Among the useful tools in this repo are:

Dean Wampler

In Generative AI: Should We Say Goodbye to Deterministic Testing? Dean Wampler (one of this project’s contributors) summarizes the work of this project. After posting the link to the slides, Dean and Adrian Cockcroft discussed lessons learned at Netflix, which have informed this project’s content.

Ekimetrics

ClairBot from the Responsible AI Team at Ekimetrics is a research project that compares several model responses for domain-specific questions, where each of the models has been tuned for a particular domain, in this case ad serving, laws and regulations, and social sciencies and ethics.

EleutherAI

EleutherAI’s definition of alignment is quoted in our glossary definition.

Evan Miller

Adding Error Bars to Evals: A Statistical Approach to Language Model Evaluations is a research paper arguing that evaluations (see the Trust and Safety Evaluation Initiative for more details) should use proper statistical analysis of their results. It is discussed in Statistical Tests.

James Thomas

James Thomas is a QA engineer who posted a link to a blog post How do I Test AI? that lists criteria to consider when testing AI-enabled systems. While the post doesn’t provide a lot of details behind the list items, the list is excellent for stimulating further investigation.

Jiayi Yuan, et al.

Give Me FP32 or Give Me Death? Challenges and Solutions for Reproducible Reasoning paper examines the influence of floating point precision on the reproducibility of inference results, even when randomness is restricted, such as using a low “temperature”. Of course, the theme of our project is dealing with the inherent randomness of inference, but there are also times when limiting that randomness is important.

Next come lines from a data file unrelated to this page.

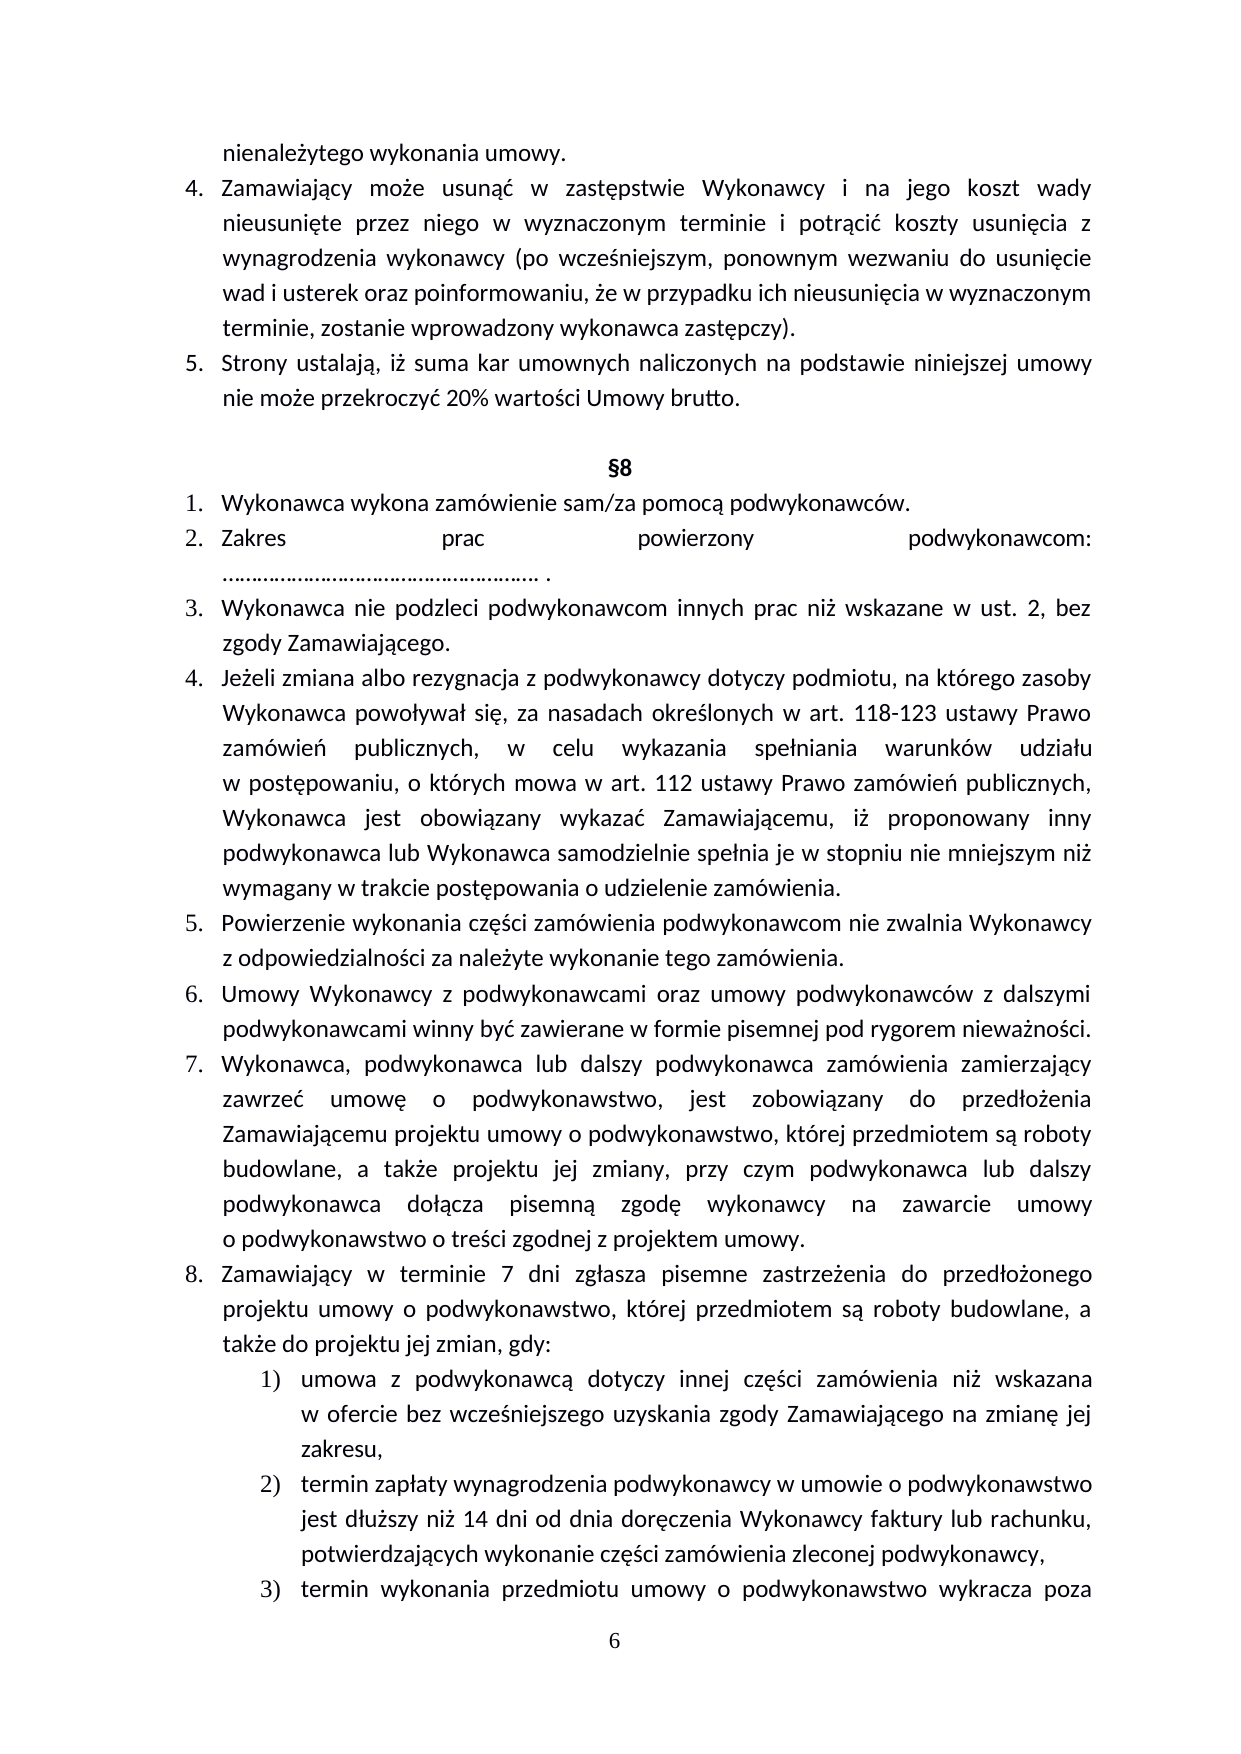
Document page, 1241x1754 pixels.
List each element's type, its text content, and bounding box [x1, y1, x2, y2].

list umowa z podwykonawcą dotyczy innej części zamówienia niż wskazana w ofercie bez wcześniejszego uzyskania zgody Zamawiającego na zmianę jej zakresu, [260, 1363, 1093, 1463]
list Zamawiający w terminie 7 dni zgłasza pisemne zastrzeżenia do przedłożonego projektu umowy o podwykonawstwo, której przedmiotem są roboty budowlane, a także do projektu jej zmian, gdy: [185, 1258, 1093, 1358]
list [260, 1573, 1092, 1603]
list termin zapłaty wynagrodzenia podwykonawcy w umowie o podwykonawstwo jest dłuższy niż 14 dni od dnia doręczenia Wykonawcy faktury lub rachunku, potwierdzających wykonanie części zamówienia zleconej podwykonawcy, [260, 1468, 1093, 1568]
list Jeżeli zmiana albo rezygnacja z podwykonawcy dotyczy podmiotu, na którego zasoby Wykonawca powoływał się, za nasadach określonych w art. 118-123 ustawy Prawo zamówień publicznych, w celu wykazania spełniania warunków udziału w postępowaniu, o których mowa w art. 112 ustawy Prawo zamówień publicznych, Wykonawca jest obowiązany wykazać Zamawiającemu, iż proponowany inny podwykonawca lub Wykonawca samodzielnie spełnia je w stopniu nie mniejszym niż wymagany w trakcie postępowania o udzielenie zamówienia. [185, 663, 1093, 903]
list Powierzenie wykonania części zamówienia podwykonawcom nie zwalnia Wykonawcy z odpowiedzialności za należyte wykonanie tego zamówienia. [185, 908, 1092, 973]
text ………………………………………………. . [222, 558, 1109, 588]
list Zamawiający może usunąć w zastępstwie Wykonawcy i na jego koszt wady nieusunięte przez niego w wyznaczonym terminie i potrącić koszty usunięcia z wynagrodzenia wykonawcy (po wcześniejszym, ponownym wezwaniu do usunięcie wad i usterek oraz poinformowaniu, że w przypadku ich nieusunięcia w wyznaczonym terminie, zostanie wprowadzony wykonawca zastępczy). [185, 172, 1093, 343]
list Strony ustalają, iż suma kar umownych naliczonych na podstawie niniejszej umowy nie może przekroczyć 20% wartości Umowy brutto. [185, 347, 1093, 413]
list Wykonawca wykona zamówienie sam/za pomocą podwykonawców. [185, 488, 1109, 518]
list Umowy Wykonawcy z podwykonawcami oraz umowy podwykonawców z dalszymi podwykonawcami winny być zawierane w formie pisemnej pod rygorem nieważności. [185, 978, 1092, 1043]
list Wykonawca nie podzleci podwykonawcom innych prac niż wskazane w ust. 2, bez zgody Zamawiającego. [185, 593, 1092, 658]
list Wykonawca, podwykonawca lub dalszy podwykonawca zamówienia zamierzający zawrzeć umowę o podwykonawstwo, jest zobowiązany do przedłożenia Zamawiającemu projektu umowy o podwykonawstwo, której przedmiotem są roboty budowlane, a także projektu jej zmiany, przy czym podwykonawca lub dalszy podwykonawca dołącza pisemną zgodę wykonawcy na zawarcie umowy o podwykonawstwo o treści zgodnej z projektem umowy. [185, 1048, 1093, 1253]
subtitle §8 [607, 453, 1109, 483]
list Zakres prac powierzony podwykonawcom: [185, 523, 1109, 553]
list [185, 137, 1093, 168]
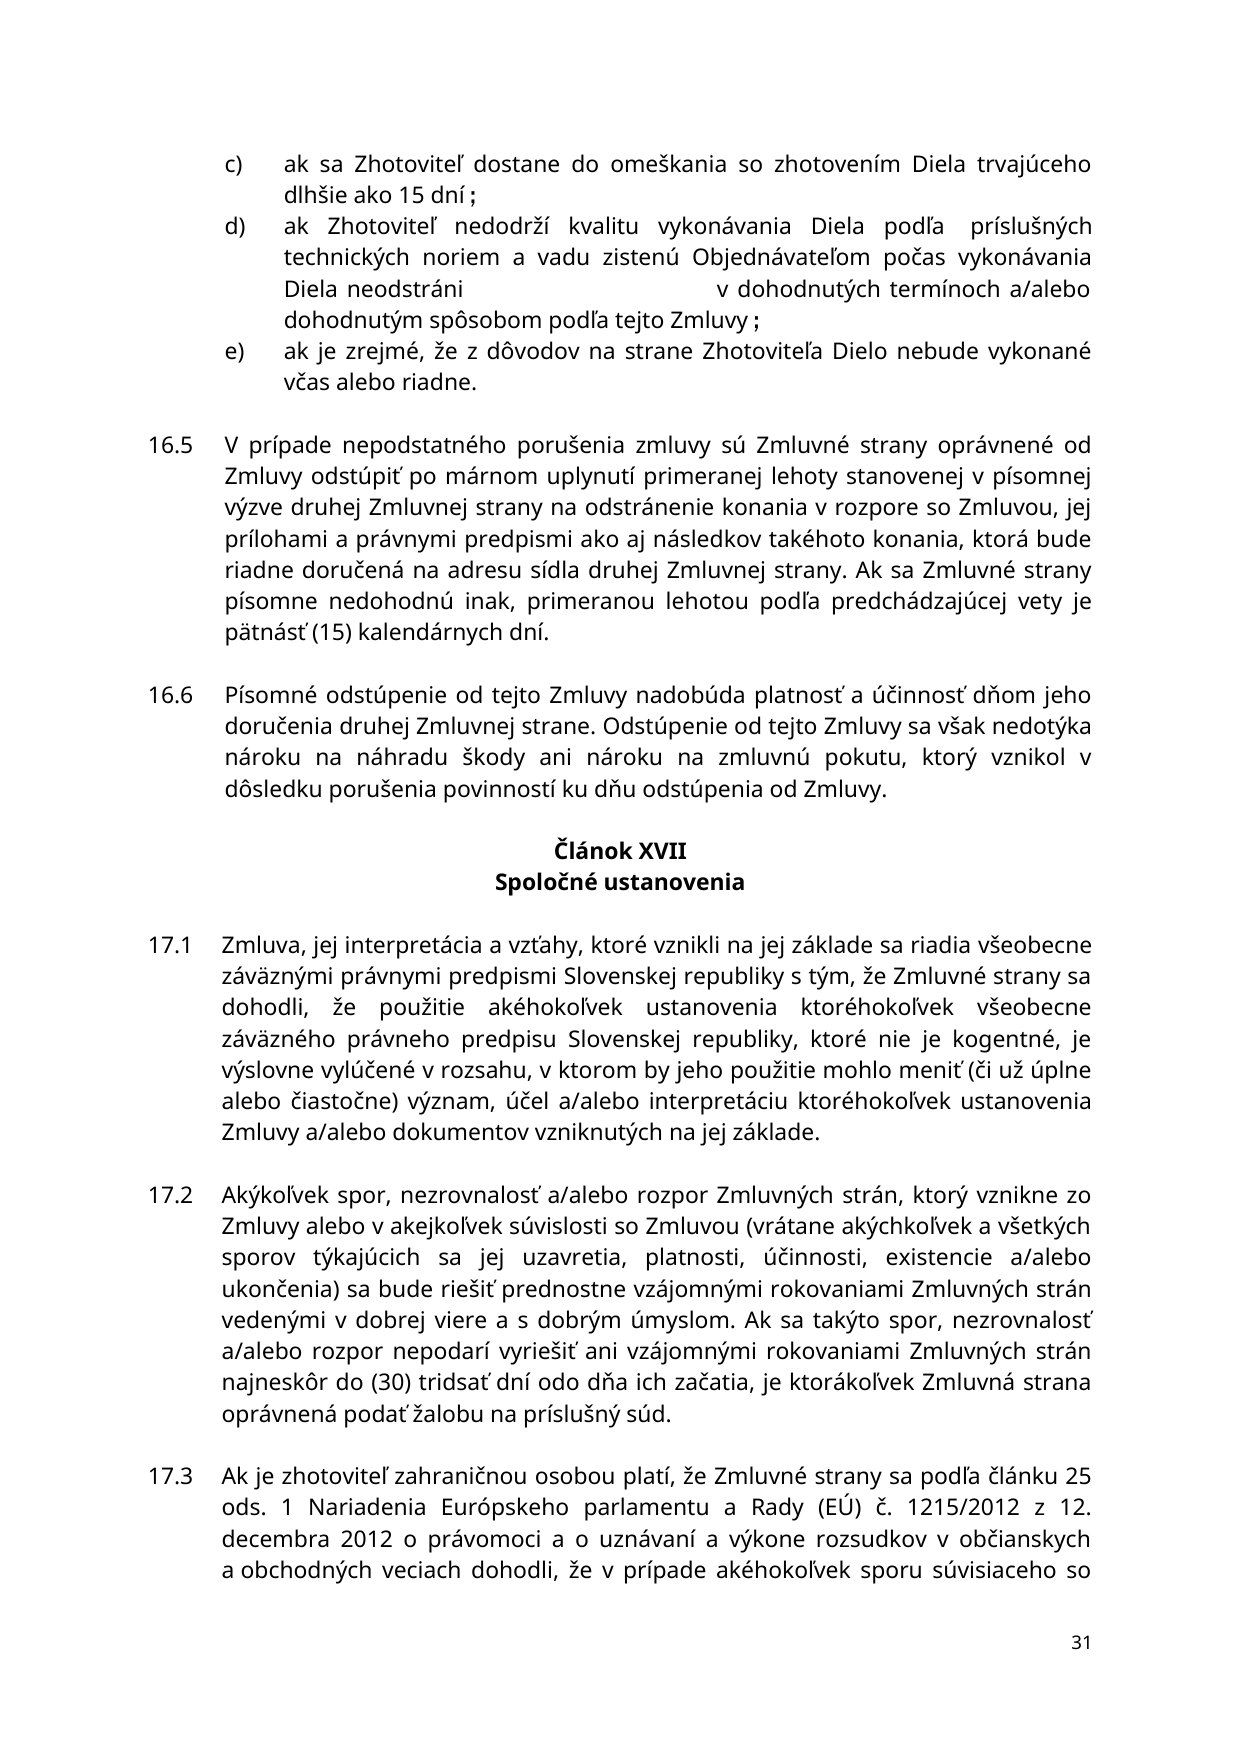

John Snow Labs and Pacific.ai

John Snow Labs has created langtest, a test generation and execution framework with “60+ test types for comparing LLM & NLP models on accuracy, bias, fairness, robustness & more.”

The affiliated company Pacific.ai offers a commercial testing system with similar features.

Merriam-Webster Dictionary

The Merriam-Webster Dictionary: is quoted in our glossary for several terms.

Michael Feathers

Michael Feathers gave a talk recently called The Challenge of Understandability at Codecamp Romania, 2024, which is discussed in Abstractions Encapsulate Complexities.

MLCommons Glossary

The MLCommons AI Safety v0.5 Benchmark Proof of Concept Technical Glossary is used to inform our glossary.

Nathan Lambert

How to approach post-training for AI applications, a tutorial presented at NeurIPS 2024 by Nathan Lambert. It is discussed in From Testing to Tuning. See also this Interconnects post.

NIST Risk Management Framework

The U.S. National Institute of Science and Technology’s (NIST) Artificial Intelligence Risk Management Framework (AI RMF 1.0) is used to inform our glossary.

OpenAI

An OpenAI paper on reinforcement fine tuning is discussed in From Testing to Tuning.

Patronus

The Patronus guide, LLM Testing: The Latest Techniques & Best Practices, discusses the unique testing challenges raised by generative AI and discusses various techniques for testing these systems.

Wikipedia

Several Wikipedia articles are used as references in our glossary and other places.